== DATASET RECORDS ==

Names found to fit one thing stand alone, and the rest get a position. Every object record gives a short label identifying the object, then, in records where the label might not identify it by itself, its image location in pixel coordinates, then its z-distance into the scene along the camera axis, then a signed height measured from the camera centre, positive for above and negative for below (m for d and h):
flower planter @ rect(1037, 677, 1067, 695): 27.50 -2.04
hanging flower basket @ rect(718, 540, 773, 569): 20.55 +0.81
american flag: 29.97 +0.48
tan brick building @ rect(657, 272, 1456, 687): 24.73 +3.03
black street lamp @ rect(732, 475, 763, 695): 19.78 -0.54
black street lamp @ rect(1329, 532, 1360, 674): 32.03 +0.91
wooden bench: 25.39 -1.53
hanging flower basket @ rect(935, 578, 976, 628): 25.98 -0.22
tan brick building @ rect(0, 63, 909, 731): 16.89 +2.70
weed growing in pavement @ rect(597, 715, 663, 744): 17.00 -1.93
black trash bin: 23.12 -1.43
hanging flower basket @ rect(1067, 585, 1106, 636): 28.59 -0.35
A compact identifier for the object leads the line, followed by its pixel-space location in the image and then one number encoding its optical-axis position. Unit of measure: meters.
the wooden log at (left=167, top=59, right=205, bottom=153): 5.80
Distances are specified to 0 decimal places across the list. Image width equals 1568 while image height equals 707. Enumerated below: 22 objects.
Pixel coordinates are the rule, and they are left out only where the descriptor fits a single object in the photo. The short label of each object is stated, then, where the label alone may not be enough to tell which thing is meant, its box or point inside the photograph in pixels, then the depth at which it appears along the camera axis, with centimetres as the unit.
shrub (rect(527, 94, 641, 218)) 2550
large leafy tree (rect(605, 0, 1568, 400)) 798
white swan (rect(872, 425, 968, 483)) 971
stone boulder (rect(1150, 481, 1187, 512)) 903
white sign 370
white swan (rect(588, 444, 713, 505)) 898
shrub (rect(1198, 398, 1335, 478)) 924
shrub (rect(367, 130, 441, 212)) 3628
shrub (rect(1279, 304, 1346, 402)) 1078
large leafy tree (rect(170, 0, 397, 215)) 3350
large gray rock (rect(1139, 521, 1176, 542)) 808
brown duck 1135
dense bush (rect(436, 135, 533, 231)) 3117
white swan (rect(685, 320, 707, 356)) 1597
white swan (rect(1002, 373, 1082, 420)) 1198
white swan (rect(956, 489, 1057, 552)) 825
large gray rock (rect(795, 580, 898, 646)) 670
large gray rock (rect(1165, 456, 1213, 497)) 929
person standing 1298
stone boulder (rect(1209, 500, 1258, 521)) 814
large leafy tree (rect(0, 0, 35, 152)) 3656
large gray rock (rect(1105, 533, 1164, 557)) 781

===

WHAT NEEDS TO BE DONE: Repeat the data in its entirety, exactly as written.

EXPECTED ANSWER:
Names found to fit one thing stand alone, and the rest get a position. Every object record gives a short label identifying the object, then, in records where the label might not identify it by itself, its image location in pixel coordinates, then its z-distance into the scene along the camera axis, then a signed height measured from the camera centre, positive for above and negative for below (m for d and h):
flower planter @ rect(1037, 677, 1067, 695): 27.50 -2.04
hanging flower basket @ rect(718, 540, 773, 569): 20.55 +0.81
american flag: 29.97 +0.48
tan brick building @ rect(657, 272, 1456, 687): 24.73 +3.03
black street lamp @ rect(732, 475, 763, 695): 19.78 -0.54
black street lamp @ rect(1329, 532, 1360, 674): 32.03 +0.91
wooden bench: 25.39 -1.53
hanging flower basket @ rect(935, 578, 976, 628): 25.98 -0.22
tan brick building @ rect(0, 63, 909, 731): 16.89 +2.70
weed growing in pavement @ rect(597, 715, 663, 744): 17.00 -1.93
black trash bin: 23.12 -1.43
hanging flower basket @ rect(1067, 585, 1106, 636): 28.59 -0.35
A compact identifier for the object leads the line, followed by its pixel-space location in the image and then one number encoding its optical-axis position. Unit of measure: meters.
the wooden log at (left=167, top=59, right=205, bottom=153): 5.80
Distances are specified to 0 decimal places across the list. Image width equals 1568 while image height equals 707. Enumerated below: 22 objects.
Pixel coordinates are the rule, and they are left out only where the descriptor fits a single object in the photo. The short label of each object is stated, then, where the label alone may not be enough to tell which thing is meant, its box or point inside the photograph in pixels, then the depth at which it appears along the camera axis, with centimetres as the unit.
shrub (rect(527, 94, 641, 218)) 2550
large leafy tree (rect(605, 0, 1568, 400)) 798
white swan (rect(872, 425, 968, 483)) 971
stone boulder (rect(1150, 481, 1187, 512)) 903
white sign 370
white swan (rect(588, 444, 713, 505)) 898
shrub (rect(1198, 398, 1335, 478)) 924
shrub (rect(367, 130, 441, 212)) 3628
shrub (rect(1279, 304, 1346, 402)) 1078
large leafy tree (rect(170, 0, 397, 215)) 3350
large gray rock (rect(1139, 521, 1176, 542)) 808
brown duck 1135
dense bush (rect(436, 135, 533, 231)) 3117
white swan (rect(685, 320, 707, 356)) 1597
white swan (rect(1002, 373, 1082, 420)) 1198
white swan (rect(956, 489, 1057, 552)) 825
large gray rock (rect(795, 580, 898, 646)) 670
large gray rock (rect(1165, 456, 1213, 497)) 929
person standing 1298
stone boulder (rect(1209, 500, 1258, 521)) 814
large leafy tree (rect(0, 0, 35, 152)) 3656
large gray rock (rect(1105, 533, 1164, 557)) 781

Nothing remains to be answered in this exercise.